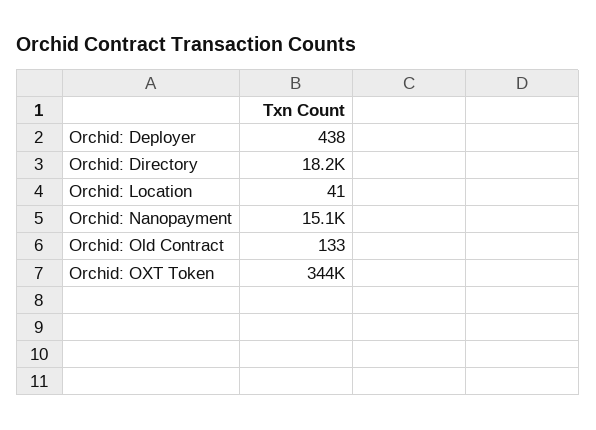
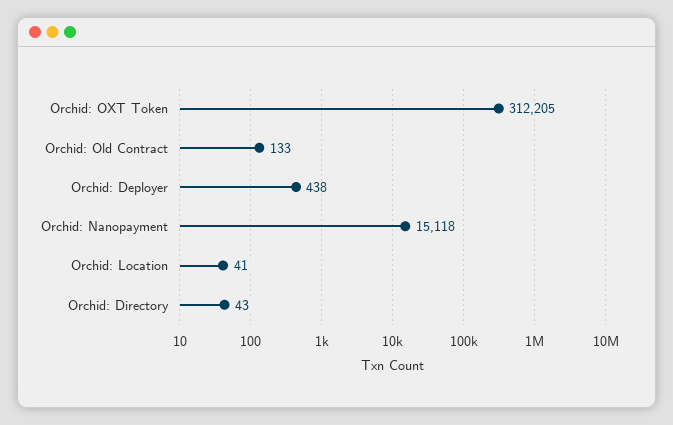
Orchid: Directory: 18200 -> 43
Orchid: OXT Token: 344000 -> 312205

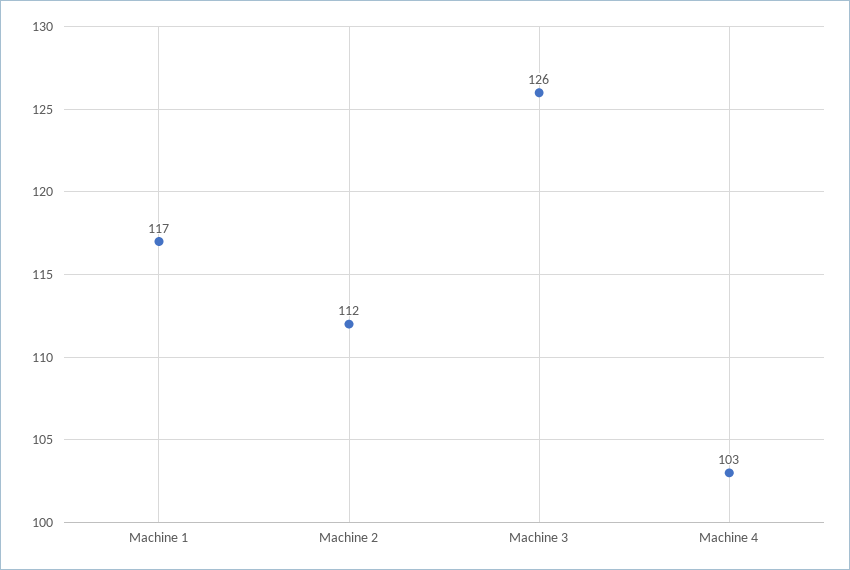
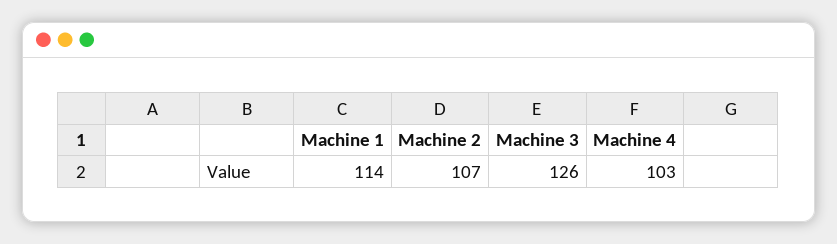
Machine 1: 117 -> 114
Machine 2: 112 -> 107

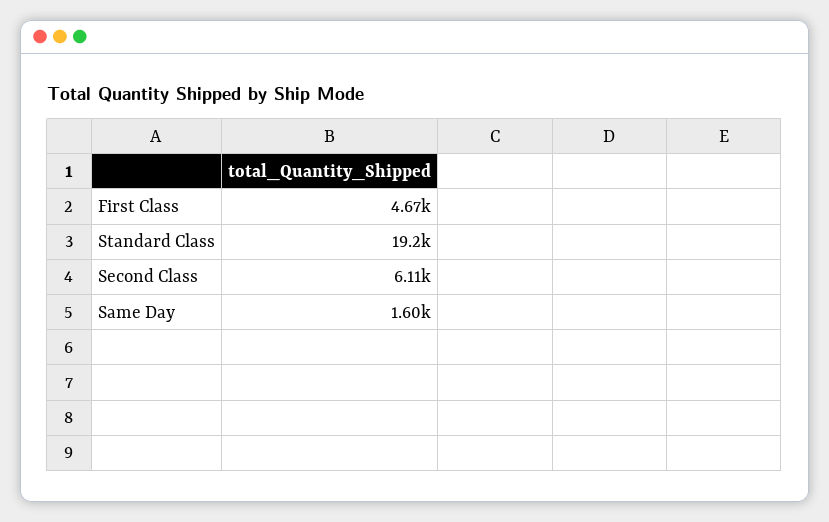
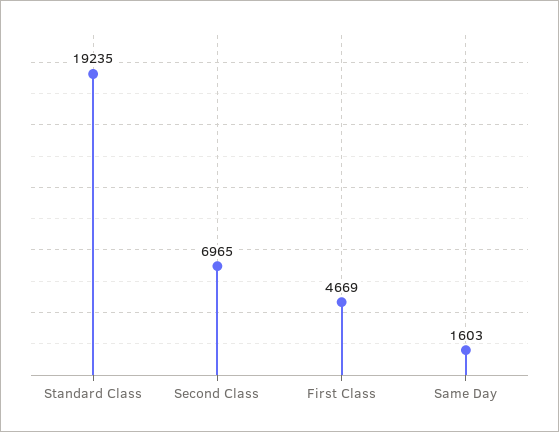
Second Class: 6110 -> 6965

[EXERCISE] Report only the number of lines, among the records above, that contain the word "Orchid".

[TASK OUTPUT] 2